Another issue that might be occurring, you are not keeping constant current to the electric choke after startup. If this happens the auto choke will come back on and pull the fast idle cam back up.
If you are not following a Holley adjustment guide, with the throttle held wide open, turn the auto choke housing until the choke blade is about 1/4 inch from full closure. If this does not get the job done or is too rich, adjust the choke housing accordingly, leave the screw alone.

CraigS
11-06-2017, 07:13 AM
To clarify terms look here
http://documents.holley.com/199r11081.pdf
Scroll down to figure #8. This is how the choke idle speed is adjusted.
Scroll down to figure #14. This is the most often used idle speed adjuster. It adjusts the throttle plate in the primary side only. Since the secondaries are vac operated holley doesn't even mention adjusting them.
To add to what Railroad said about power to the choke, it must have a full 12 V all the time the key is on. Also, although it may be convenient, do NOT get that power from the coil or any ignition components. Run a separate power lead from a key on source in the fuse box.

awd-turbo
11-06-2017, 02:18 PM
isnt there a tan wire for the electric choke on the ron francis harness? Cant he use that craigs? or is that no good?

scottiec
11-06-2017, 02:27 PM
isnt there a tan wire for the electric choke on the ron francis harness? Cant he use that craigs? or is that no good?

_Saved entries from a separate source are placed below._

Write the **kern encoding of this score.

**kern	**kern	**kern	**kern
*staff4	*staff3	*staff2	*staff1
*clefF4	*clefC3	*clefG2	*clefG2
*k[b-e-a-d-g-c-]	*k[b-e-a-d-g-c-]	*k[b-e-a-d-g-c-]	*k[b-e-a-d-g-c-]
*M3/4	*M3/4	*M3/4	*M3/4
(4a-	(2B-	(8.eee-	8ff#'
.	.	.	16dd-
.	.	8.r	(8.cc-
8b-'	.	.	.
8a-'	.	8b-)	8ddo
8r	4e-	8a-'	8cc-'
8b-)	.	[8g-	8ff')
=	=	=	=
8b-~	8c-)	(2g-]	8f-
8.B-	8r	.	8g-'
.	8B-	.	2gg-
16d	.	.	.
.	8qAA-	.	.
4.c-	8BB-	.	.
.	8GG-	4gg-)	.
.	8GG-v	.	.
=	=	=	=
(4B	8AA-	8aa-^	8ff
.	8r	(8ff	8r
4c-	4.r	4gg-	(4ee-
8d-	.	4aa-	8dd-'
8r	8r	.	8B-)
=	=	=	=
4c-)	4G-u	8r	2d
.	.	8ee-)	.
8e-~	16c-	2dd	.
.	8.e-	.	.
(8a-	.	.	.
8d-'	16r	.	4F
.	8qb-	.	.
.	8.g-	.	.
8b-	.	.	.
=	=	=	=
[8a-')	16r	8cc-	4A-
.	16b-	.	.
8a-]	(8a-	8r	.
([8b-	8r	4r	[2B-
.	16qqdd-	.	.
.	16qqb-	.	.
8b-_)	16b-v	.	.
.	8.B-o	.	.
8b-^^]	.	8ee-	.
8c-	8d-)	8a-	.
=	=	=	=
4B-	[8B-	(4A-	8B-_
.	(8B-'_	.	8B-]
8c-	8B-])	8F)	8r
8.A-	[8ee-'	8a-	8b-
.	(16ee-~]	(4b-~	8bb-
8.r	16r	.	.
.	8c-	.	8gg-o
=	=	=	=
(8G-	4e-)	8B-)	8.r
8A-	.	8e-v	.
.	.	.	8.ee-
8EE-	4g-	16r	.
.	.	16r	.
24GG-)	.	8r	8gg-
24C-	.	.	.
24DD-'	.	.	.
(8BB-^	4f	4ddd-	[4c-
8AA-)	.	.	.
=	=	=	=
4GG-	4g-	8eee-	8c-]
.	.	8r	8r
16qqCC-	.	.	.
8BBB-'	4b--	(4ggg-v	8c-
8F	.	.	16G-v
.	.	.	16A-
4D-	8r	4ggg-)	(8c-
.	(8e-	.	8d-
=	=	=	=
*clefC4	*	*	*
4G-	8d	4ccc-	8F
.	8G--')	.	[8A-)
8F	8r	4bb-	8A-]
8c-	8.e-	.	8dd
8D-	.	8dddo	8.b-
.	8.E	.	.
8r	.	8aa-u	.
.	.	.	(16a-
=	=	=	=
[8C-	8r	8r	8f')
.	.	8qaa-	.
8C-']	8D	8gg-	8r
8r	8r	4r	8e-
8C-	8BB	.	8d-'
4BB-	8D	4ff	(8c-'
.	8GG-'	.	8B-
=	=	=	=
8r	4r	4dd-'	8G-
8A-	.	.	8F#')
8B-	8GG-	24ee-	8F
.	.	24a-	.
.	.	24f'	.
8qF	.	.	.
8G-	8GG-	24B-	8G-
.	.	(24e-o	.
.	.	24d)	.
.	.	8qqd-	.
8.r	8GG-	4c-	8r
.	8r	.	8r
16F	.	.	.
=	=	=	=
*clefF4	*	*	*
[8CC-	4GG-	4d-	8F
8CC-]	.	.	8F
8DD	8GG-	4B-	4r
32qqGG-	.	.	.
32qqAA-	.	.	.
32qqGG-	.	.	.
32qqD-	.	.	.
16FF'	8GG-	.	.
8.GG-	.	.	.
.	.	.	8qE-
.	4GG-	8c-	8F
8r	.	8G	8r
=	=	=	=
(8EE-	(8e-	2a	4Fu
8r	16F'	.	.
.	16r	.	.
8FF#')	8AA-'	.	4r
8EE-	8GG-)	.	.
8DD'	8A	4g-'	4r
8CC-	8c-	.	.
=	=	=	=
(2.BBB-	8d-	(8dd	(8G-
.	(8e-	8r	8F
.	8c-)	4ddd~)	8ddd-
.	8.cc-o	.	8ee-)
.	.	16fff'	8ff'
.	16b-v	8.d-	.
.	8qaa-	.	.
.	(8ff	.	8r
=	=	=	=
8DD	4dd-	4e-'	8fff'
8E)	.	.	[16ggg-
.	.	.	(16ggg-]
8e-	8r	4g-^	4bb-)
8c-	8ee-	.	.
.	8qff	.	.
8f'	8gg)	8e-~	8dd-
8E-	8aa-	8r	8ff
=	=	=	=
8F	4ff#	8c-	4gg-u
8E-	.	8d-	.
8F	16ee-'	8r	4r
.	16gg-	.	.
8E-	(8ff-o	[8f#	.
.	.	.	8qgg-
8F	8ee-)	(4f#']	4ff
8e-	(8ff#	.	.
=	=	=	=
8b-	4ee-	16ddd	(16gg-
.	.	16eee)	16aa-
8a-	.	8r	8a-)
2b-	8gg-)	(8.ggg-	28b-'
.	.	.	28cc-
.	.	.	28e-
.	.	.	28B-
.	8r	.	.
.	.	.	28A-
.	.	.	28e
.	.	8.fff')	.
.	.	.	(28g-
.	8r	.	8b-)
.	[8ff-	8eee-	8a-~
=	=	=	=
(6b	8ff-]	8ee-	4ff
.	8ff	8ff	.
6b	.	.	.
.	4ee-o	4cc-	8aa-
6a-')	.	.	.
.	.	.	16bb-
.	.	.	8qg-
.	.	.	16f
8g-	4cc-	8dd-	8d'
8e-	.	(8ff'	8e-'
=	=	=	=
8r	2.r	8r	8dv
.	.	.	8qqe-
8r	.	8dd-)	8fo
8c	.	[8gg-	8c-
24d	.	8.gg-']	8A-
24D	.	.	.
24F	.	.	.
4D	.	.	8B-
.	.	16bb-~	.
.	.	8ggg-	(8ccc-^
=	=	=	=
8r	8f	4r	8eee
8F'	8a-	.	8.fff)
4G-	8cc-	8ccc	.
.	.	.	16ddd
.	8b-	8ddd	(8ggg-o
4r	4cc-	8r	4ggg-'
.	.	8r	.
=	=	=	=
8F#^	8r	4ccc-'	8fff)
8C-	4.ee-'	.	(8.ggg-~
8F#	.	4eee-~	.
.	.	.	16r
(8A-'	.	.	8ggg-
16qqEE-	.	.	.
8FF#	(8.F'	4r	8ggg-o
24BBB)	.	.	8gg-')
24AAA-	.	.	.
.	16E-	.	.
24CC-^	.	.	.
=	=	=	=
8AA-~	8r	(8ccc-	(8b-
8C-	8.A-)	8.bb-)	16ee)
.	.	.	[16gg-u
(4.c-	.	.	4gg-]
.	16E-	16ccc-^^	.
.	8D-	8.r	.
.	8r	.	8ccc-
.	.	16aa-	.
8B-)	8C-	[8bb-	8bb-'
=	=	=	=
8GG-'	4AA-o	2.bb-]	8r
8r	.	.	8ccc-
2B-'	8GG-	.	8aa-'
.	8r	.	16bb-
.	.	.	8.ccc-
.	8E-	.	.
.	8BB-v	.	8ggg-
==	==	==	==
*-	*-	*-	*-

That wire is fine to use for the electric choke.

bil1024
11-06-2017, 06:32 PM
Hey thanks everyone, seems better now that I backed off the fast idle screw and used the idle screw to adjust the rpm at idle. I have the choke set to the last tick mark, which also seems fine for now. My only question is, the fast idle cam seemed to be stuck upwards a bit after running awhile, the RPM were creeping up so I knocked it down by hand and it leveled out. Granted, it did kick down when I pumped the pedal , almost like to was hung up on something ?

NAZ
11-06-2017, 07:32 PM
If it continues to give you trouble don't be afraid to pull the carb and give the electric choke system a good look to ensure nothing is binding. It's really a simple system and it's not like you're going to break something. And you may become a bit more familiar with how it works in the process.

Railroad
11-06-2017, 10:54 PM
Holding the throttle wide open and the choke open by the cap adjusted to max lean, move the high idle cam up and down to make sure it is free. The fast idle screw may still be too close to the cam. Make sure it does not drag with the cam in the down position. It does not have to be close to the cam in the off choke position, about 2 or 3 business card thickness clearance. I have seen the wt get broken off the bottom of the plastic fast idle cam. Make sure it is still intact.
You can check the engagement of the bi metal spring in the choke cap, by holding the throttle open, with the choke cap loose, turn it both directions. The choke blade should respond in BOTH directions.

CraigS
11-07-2017, 07:11 AM
That wire is fine to use for the electric choke.

That is fine. I just wanted to assure he has it correct. I haven't worked much w/ the current harness, and wasn't sure of wire colors, so provided some backround info just in case.